Taiwan very recently voted against restarting the mothballed 4th Nuclear Power Plant (Lungmen) in a December 2021 referendum. But this doesn’t mean it is out of nuclear options. Both the 2nd and 3rd Nuclear Power Plant are coming up against their 40 year initial commissioned lifespans. We know that comparable plants have enjoyed life extensions of up to 40 more years in the United States. If we can overcome political barriers to doing so in Taiwan, we can continue enjoying low-carbon energy at a low cost (life extension will bring some refurbishment costs but the upside is enormous) while reducing our exposure to LNG.
We’re all in this together
I think Lithuania took the whole world by surprise, including the Taiwanese, when they came out as such staunch allies for Taiwan.
In the wake of the Russian invasion of Ukraine, somehow it all makes a little bit more sense. None of us little Democracies really have a chance on our own against China or Russia. And while we might each have our ‘big brothers’ like the EU for Lithuania and the US for Taiwan, ultimately the fight is even going to be bigger than that.
We are seeing now the Bear and the Panda being pushed together to becoming the most cursed of strange animal friends. China, though far from pleased or particularly consulted on the invasion of Ukraine, is dealing with it by reluctant coming by Russia’s side, declaring that they will be taking off the tariff on Russian wheat imports. If the EU do decide to kick Russia off the SWIFT system, it’s likely that China will accommodate trade with Russia through their own system, providing a lifeline.
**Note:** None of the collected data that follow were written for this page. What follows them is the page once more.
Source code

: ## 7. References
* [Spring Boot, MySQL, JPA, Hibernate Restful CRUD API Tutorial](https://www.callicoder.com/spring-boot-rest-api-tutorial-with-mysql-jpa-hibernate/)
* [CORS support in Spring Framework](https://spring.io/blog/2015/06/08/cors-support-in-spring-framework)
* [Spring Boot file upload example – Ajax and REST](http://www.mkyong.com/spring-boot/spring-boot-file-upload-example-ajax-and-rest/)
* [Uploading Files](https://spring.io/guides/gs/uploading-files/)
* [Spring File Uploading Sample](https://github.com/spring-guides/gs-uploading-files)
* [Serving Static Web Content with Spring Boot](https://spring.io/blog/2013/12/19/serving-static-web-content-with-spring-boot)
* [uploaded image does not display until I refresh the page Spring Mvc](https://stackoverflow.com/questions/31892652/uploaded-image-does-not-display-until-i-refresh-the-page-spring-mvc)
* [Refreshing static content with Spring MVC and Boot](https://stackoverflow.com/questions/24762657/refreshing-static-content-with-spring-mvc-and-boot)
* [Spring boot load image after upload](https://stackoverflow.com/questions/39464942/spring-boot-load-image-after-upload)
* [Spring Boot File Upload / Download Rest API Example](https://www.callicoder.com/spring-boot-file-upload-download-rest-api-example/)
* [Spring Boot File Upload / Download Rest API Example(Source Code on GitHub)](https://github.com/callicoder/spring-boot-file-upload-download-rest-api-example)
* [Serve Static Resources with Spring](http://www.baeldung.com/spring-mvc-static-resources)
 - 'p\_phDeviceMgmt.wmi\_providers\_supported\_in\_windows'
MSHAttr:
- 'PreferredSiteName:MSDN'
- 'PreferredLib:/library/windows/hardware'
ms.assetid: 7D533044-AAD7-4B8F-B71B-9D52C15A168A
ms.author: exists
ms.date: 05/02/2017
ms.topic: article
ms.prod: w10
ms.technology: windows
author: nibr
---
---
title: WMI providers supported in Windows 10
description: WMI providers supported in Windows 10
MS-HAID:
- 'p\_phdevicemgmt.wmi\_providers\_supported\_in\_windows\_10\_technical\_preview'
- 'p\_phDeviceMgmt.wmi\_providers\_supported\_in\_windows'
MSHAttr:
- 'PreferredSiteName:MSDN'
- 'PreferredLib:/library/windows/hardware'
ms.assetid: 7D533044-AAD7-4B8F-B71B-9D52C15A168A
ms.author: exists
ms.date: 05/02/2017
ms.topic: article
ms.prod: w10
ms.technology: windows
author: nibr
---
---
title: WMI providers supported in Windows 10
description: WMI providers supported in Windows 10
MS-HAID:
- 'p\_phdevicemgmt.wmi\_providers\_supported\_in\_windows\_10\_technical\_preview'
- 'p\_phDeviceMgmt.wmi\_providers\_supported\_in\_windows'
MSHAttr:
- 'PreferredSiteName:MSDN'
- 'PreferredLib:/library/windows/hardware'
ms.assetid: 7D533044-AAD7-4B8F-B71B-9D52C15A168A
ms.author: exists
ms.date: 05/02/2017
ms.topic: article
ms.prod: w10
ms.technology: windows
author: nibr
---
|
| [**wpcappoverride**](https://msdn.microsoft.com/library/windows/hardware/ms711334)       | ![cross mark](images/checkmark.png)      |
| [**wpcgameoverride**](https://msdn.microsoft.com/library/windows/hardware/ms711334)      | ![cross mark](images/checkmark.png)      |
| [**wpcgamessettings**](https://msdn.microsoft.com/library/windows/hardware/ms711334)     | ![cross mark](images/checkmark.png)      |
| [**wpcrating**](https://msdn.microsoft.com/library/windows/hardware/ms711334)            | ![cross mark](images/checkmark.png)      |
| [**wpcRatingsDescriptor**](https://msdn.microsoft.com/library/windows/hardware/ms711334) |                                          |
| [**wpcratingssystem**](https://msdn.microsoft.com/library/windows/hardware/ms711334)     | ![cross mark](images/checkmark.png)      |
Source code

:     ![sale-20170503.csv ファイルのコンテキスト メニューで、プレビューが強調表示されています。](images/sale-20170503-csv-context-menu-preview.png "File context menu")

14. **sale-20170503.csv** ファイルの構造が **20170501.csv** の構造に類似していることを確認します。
To have a chance, somehow the rest of the world have to snap out of regional thinking and into global alliance for freedom everywhere. Lithuania saw that the most enlightened form of self-interest is to extend support to far-away Taiwan. And I’m glad to see that Taiwan in turn sees that it is in its most enlightened form of self-interest to support the Ukraine.
My hope that Taiwan will do even more by accepting a number of Ukrainian refugees.
We’re OK for now, but history will come knocking for Taiwan
We are not living in the 90s anymore, that is for sure. Will we be ready? Only time will tell.